On the day I was born, the dreadnoughts on Ford Island’s battleship row were still afloat.
Eight months later, the infamous day that the Imperial Japanese Navy sent the might of the Pacific fleet to the bottom of the shallow waters of Pearl Harbor, the United States was thrown into a world war it had tried to avoid.
Through my next four formative years, the conversations of adults related to the war. That was all I knew.
I learned the names MacArthur, Eisenhower, Mussolini, Hitler and Tojo before I learned basic math. But those hard times taught me to appreciate history, and I still faintly recall some memorable events of my early life.
… Like sitting on the Lake Pontchartrain seawall near the amusement park watching planes take off and land at the Naval Air Station, where the University of New Orleans’ original campus lies.
I had a front-row seat of Navy pilots flying mock dogfights against each other over the lake.
… Like the nightly blackouts that frightened me to think Germans and Japanese might attack us at any time.
Ever since, I’ve studied history more than any other subject. My editors probably wish I had studied English with such fervor.
Also, at a young age I watched my first high school football game, and became as fascinated by the history of the schoolboys’ game as much as the events of Normandy, Okinawa and Hiroshima.
There are 38 high schools in the three parishes that I consider New Orleans. All have their own histories, as brief or timeless as they may be. But the most written about are the rivalries of Jesuit vs. Warren Easton and Jesuit vs.

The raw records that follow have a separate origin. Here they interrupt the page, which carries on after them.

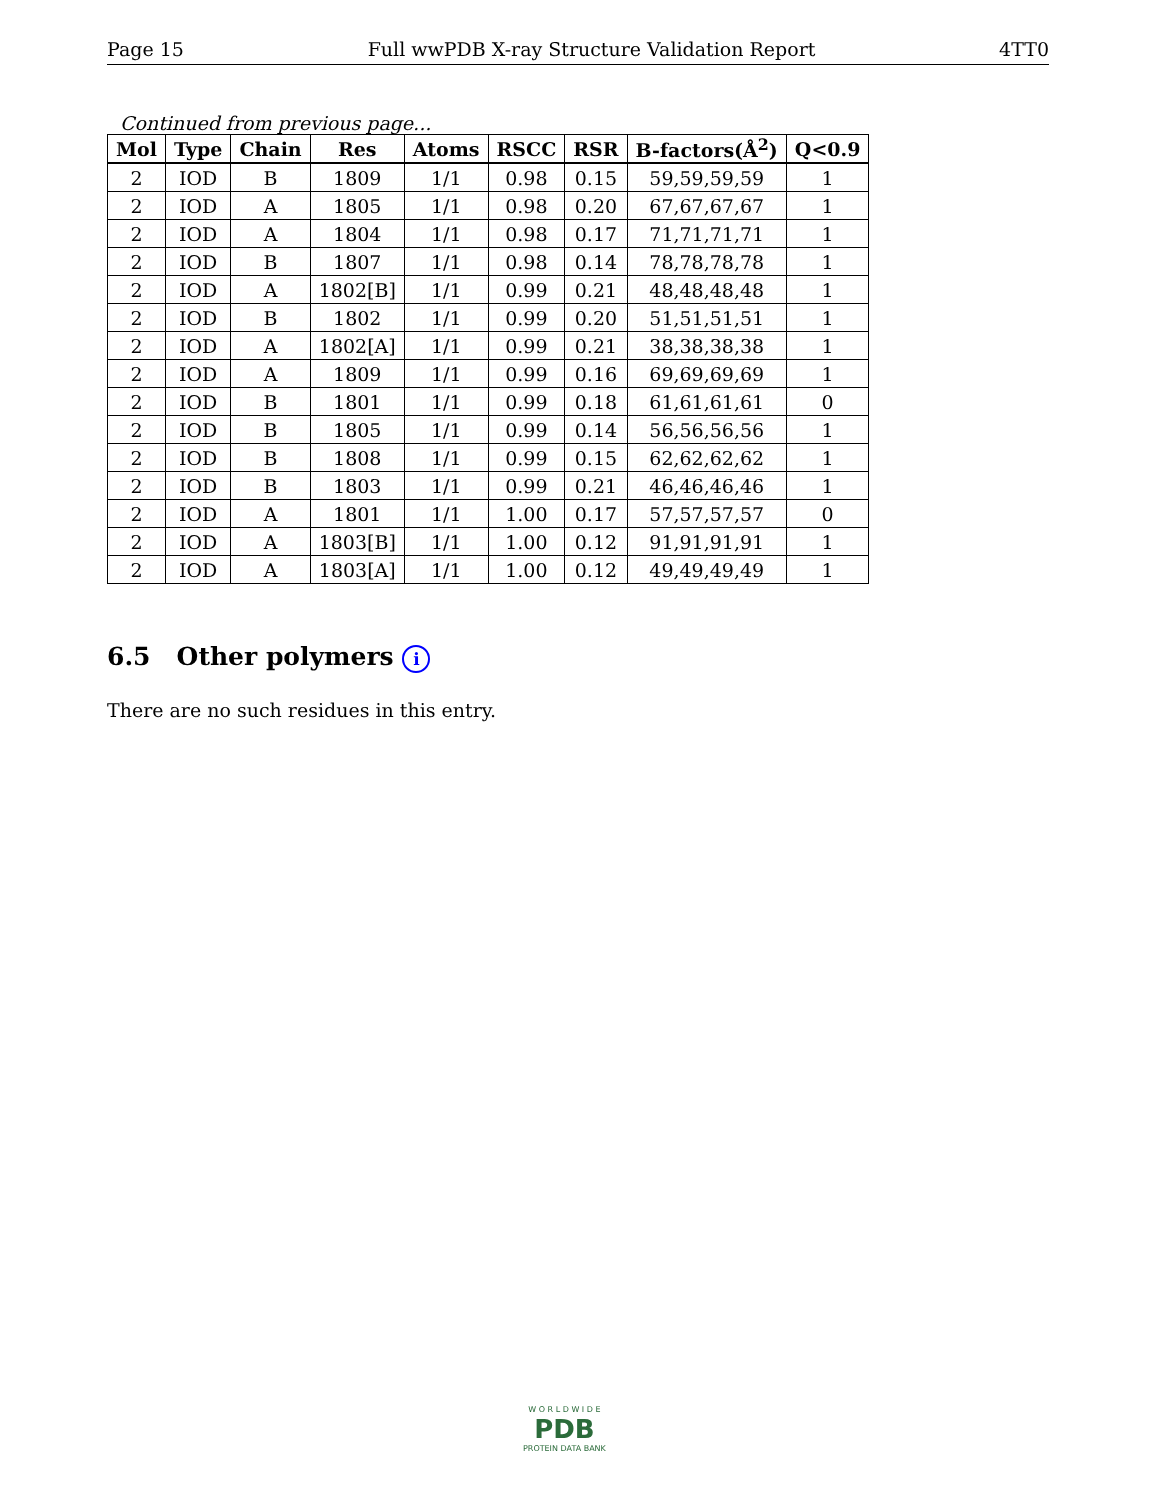Page 15 Full wwPDB X-ray Structure Validation Report 4TT0
Continued from previous page...
| Mol | Type | Chain | Res | Atoms | RSCC | RSR | B-factors(Å<sup>2</sup>) | Q<0.9 |
| --- | --- | --- | --- | --- | --- | --- | --- | --- |
| 2 | IOD | B | 1809 | 1/1 | 0.98 | 0.15 | 59,59,59,59 | 1 |
| 2 | IOD | A | 1805 | 1/1 | 0.98 | 0.20 | 67,67,67,67 | 1 |
| 2 | IOD | A | 1804 | 1/1 | 0.98 | 0.17 | 71,71,71,71 | 1 |
| 2 | IOD | B | 1807 | 1/1 | 0.98 | 0.14 | 78,78,78,78 | 1 |
| 2 | IOD | A | 1802[B] | 1/1 | 0.99 | 0.21 | 48,48,48,48 | 1 |
| 2 | IOD | B | 1802 | 1/1 | 0.99 | 0.20 | 51,51,51,51 | 1 |
| 2 | IOD | A | 1802[A] | 1/1 | 0.99 | 0.21 | 38,38,38,38 | 1 |
| 2 | IOD | A | 1809 | 1/1 | 0.99 | 0.16 | 69,69,69,69 | 1 |
| 2 | IOD | B | 1801 | 1/1 | 0.99 | 0.18 | 61,61,61,61 | 0 |
| 2 | IOD | B | 1805 | 1/1 | 0.99 | 0.14 | 56,56,56,56 | 1 |
| 2 | IOD | B | 1808 | 1/1 | 0.99 | 0.15 | 62,62,62,62 | 1 |
| 2 | IOD | B | 1803 | 1/1 | 0.99 | 0.21 | 46,46,46,46 | 1 |
| 2 | IOD | A | 1801 | 1/1 | 1.00 | 0.17 | 57,57,57,57 | 0 |
| 2 | IOD | A | 1803[B] | 1/1 | 1.00 | 0.12 | 91,91,91,91 | 1 |
| 2 | IOD | A | 1803[A] | 1/1 | 1.00 | 0.12 | 49,49,49,49 | 1 |
6.5 Other polymers i
There are no such residues in this entry.
W O R L D W I D E
PDB
PROTEIN DATA BANK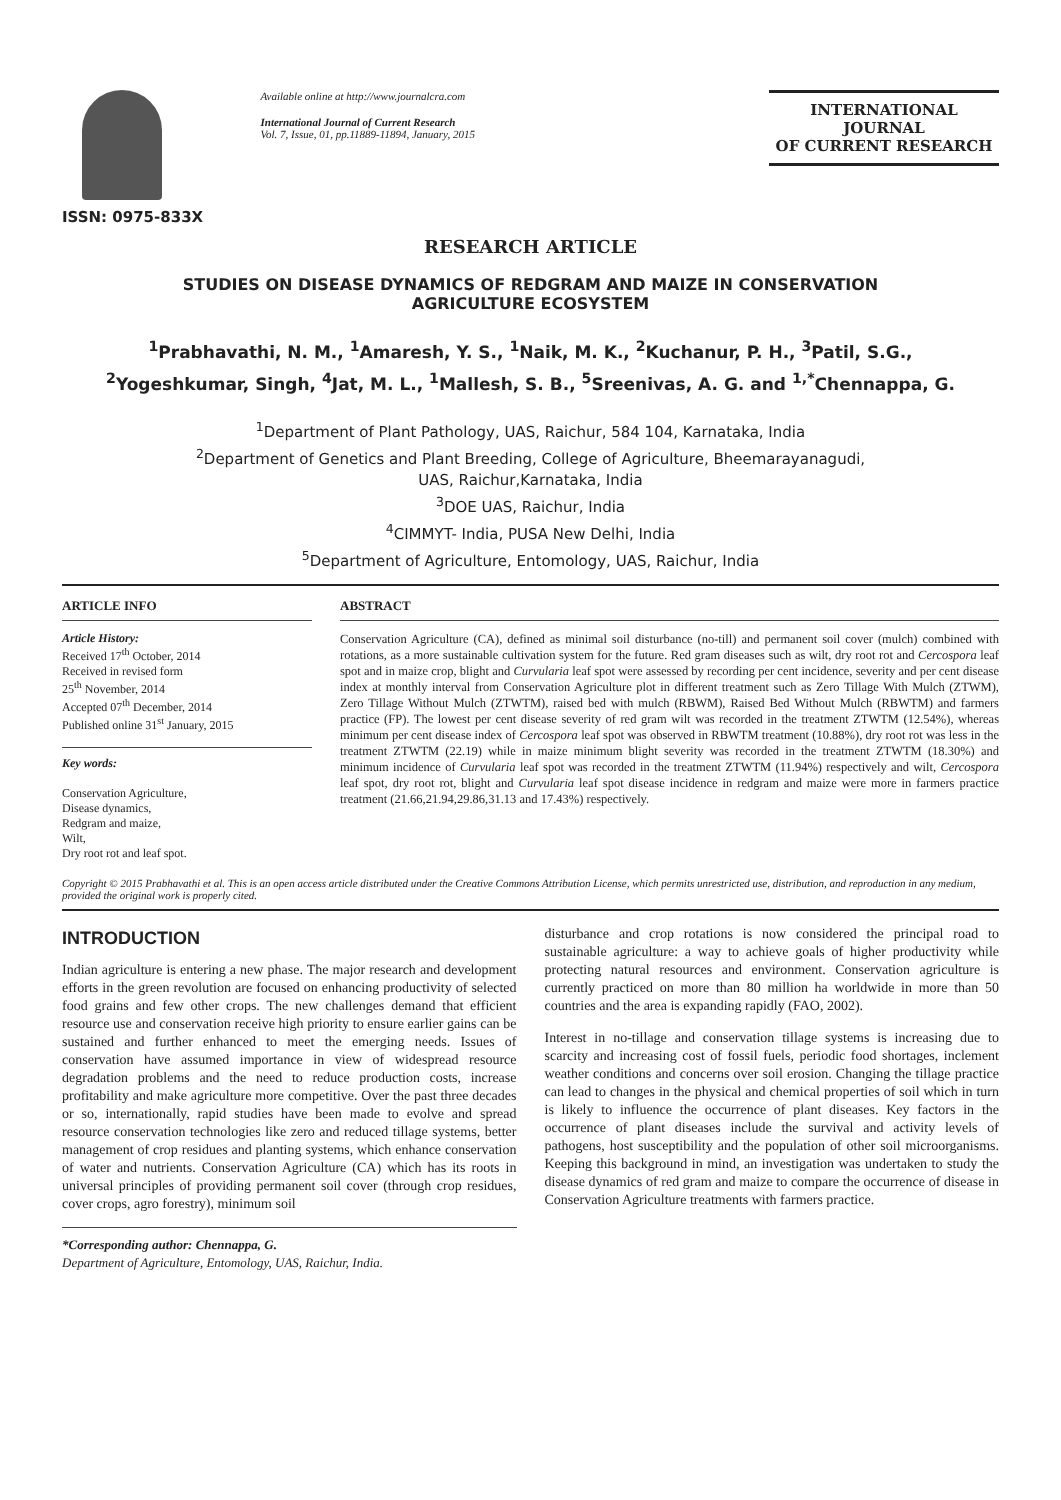ISSN: 0975-833X
Available online at http://www.journalcra.com
International Journal of Current Research
Vol. 7, Issue, 01, pp.11889-11894, January, 2015
INTERNATIONAL JOURNAL
OF CURRENT RESEARCH
RESEARCH ARTICLE
STUDIES ON DISEASE DYNAMICS OF REDGRAM AND MAIZE IN CONSERVATION
AGRICULTURE ECOSYSTEM
<sup>1</sup> Prabhavathi, N. M., <sup>1</sup>Amaresh, Y. S., <sup>1</sup>Naik, M. K., <sup>2</sup>Kuchanur, P. H., <sup>3</sup>Patil, S.G.,
<sup>2</sup> Yogeshkumar, Singh, <sup>4</sup>Jat, M. L., <sup>1</sup>Mallesh, S. B., <sup>5</sup>Sreenivas, A. G. and <sup>1,*</sup>Chennappa, G.
<sup>1</sup> Department of Plant Pathology, UAS, Raichur, 584 104, Karnataka, India
<sup>2</sup> Department of Genetics and Plant Breeding, College of Agriculture, Bheemarayanagudi,
UAS, Raichur,Karnataka, India
<sup>3</sup> DOE UAS, Raichur, India
<sup>4</sup> CIMMYT- India, PUSA New Delhi, India
<sup>5</sup> Department of Agriculture, Entomology, UAS, Raichur, India
ARTICLE INFO
Article History:
Received 17<sup>th</sup> October, 2014
Received in revised form
25<sup>th</sup> November, 2014
Accepted 07<sup>th</sup> December, 2014
Published online 31<sup>st</sup> January, 2015
Key words:
Conservation Agriculture,
Disease dynamics,
Redgram and maize,
Wilt,
Dry root rot and leaf spot.
ABSTRACT
Conservation Agriculture (CA), defined as minimal soil disturbance (no-till) and permanent soil cover (mulch) combined with rotations, as a more sustainable cultivation system for the future. Red gram diseases such as wilt, dry root rot and Cercospora leaf spot and in maize crop, blight and Curvularia leaf spot were assessed by recording per cent incidence, severity and per cent disease index at monthly interval from Conservation Agriculture plot in different treatment such as Zero Tillage With Mulch (ZTWM), Zero Tillage Without Mulch (ZTWTM), raised bed with mulch (RBWM), Raised Bed Without Mulch (RBWTM) and farmers practice (FP). The lowest per cent disease severity of red gram wilt was recorded in the treatment ZTWTM (12.54%), whereas minimum per cent disease index of Cercospora leaf spot was observed in RBWTM treatment (10.88%), dry root rot was less in the treatment ZTWTM (22.19) while in maize minimum blight severity was recorded in the treatment ZTWTM (18.30%) and minimum incidence of Curvularia leaf spot was recorded in the treatment ZTWTM (11.94%) respectively and wilt, Cercospora leaf spot, dry root rot, blight and Curvularia leaf spot disease incidence in redgram and maize were more in farmers practice treatment (21.66,21.94,29.86,31.13 and 17.43%) respectively.
Copyright © 2015 Prabhavathi et al. This is an open access article distributed under the Creative Commons Attribution License, which permits unrestricted use, distribution, and reproduction in any medium, provided the original work is properly cited.
INTRODUCTION
Indian agriculture is entering a new phase. The major research and development efforts in the green revolution are focused on enhancing productivity of selected food grains and few other crops. The new challenges demand that efficient resource use and conservation receive high priority to ensure earlier gains can be sustained and further enhanced to meet the emerging needs. Issues of conservation have assumed importance in view of widespread resource degradation problems and the need to reduce production costs, increase profitability and make agriculture more competitive. Over the past three decades or so, internationally, rapid studies have been made to evolve and spread resource conservation technologies like zero and reduced tillage systems, better management of crop residues and planting systems, which enhance conservation of water and nutrients. Conservation Agriculture (CA) which has its roots in universal principles of providing permanent soil cover (through crop residues, cover crops, agro forestry), minimum soil
*Corresponding author: Chennappa, G.
Department of Agriculture, Entomology, UAS, Raichur, India.
disturbance and crop rotations is now considered the principal road to sustainable agriculture: a way to achieve goals of higher productivity while protecting natural resources and environment. Conservation agriculture is currently practiced on more than 80 million ha worldwide in more than 50 countries and the area is expanding rapidly (FAO, 2002).
Interest in no-tillage and conservation tillage systems is increasing due to scarcity and increasing cost of fossil fuels, periodic food shortages, inclement weather conditions and concerns over soil erosion. Changing the tillage practice can lead to changes in the physical and chemical properties of soil which in turn is likely to influence the occurrence of plant diseases. Key factors in the occurrence of plant diseases include the survival and activity levels of pathogens, host susceptibility and the population of other soil microorganisms. Keeping this background in mind, an investigation was undertaken to study the disease dynamics of red gram and maize to compare the occurrence of disease in Conservation Agriculture treatments with farmers practice.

Holy Cross.
The former, which dates back to 1913 (or 1894 if you choose to count the years before eligibility rules kicked in), was renewed on Aug. 30 when Easton opened the football season with a 27-14 victory over the Blue Jays.
The latter, which began when Holy Cross fielded its first team in 1922, will take place on Sept. 28 for the 97th time.
History is timeless
As it has enjoyed since the renewal of the long rivalry on a regular basis in 2015, Easton had few problems stopping Jesuit’s offense on the Tad Gormley Stadium turf last Thursday.
The Eagles have won three of the last four meetings and hold a series advantage of 25-21-4.
An account of a “game” played between the two schools’ predecessors on Dec. 22, 1894, lies in the Jesuit archives. It traces the first encounter several years before Easton received its formal name and when Jesuit included both secondary and college curricula.
The story reads:
“Yesterday afternoon, before several hundred people, the elevens from the Boys’ High School and the Jesuit College struggled for victory on the field of the Southern Athletic Club. The Jesuits were clearly out-played, and after a hard defensive game, time was called, with the score of 8 to 0 in favor of the Boys’ High School.
“The two teams were composed of young students, rather light in weight and inexperienced. But among the 22 players there were several who give promise of becoming excellent football players in a few years.”
The article goes on to read:
“The Jesuits appeared before the public high school team for the first time as football men, while the high school team has gained considerable knowledge from their game a few weeks ago with the freshmen of Tulane University.”
The 8-0 score reflects the rules of the primitive game of which touchdowns counted as four points apiece.
When the two next met in 1901, there were less than a handful of schools in the city that fielded organized teams. They found opponents in local club teams and a few local private schools.
“Holy Cross College” mustered enough interest to play one game, against a club team named the East End Eagles. It was a team of players as much as four years older than Holy Cross’ boys. The squadmen had played together for two years with no change whatsoever in its lineup.
In a game with 10-minute halves, Holy Cross fell to experience, 20-5, and the players put whatever uniforms they had away for good.
At the turn of the century, the state’s oldest public school had not yet borne the name Warren Easton. It was known simply as Boys High.Boys High opened the season with a 6-0 victory over the Southern Athletic Club’s junior team. Two days later, and with little fanfare, the public school met Jesuit in a somewhat organized game on the Tulane campus. Boys High won the game, 28-0. And, no, I didn’t cover it.
The rivalry remained on an informal basis for the next 10 years until the public school received its name (1913) and the Jesuits opened Loyola University in 1904. When the Catholic League was formed in 1955, the city’s first annual rivalry took a long hiatus.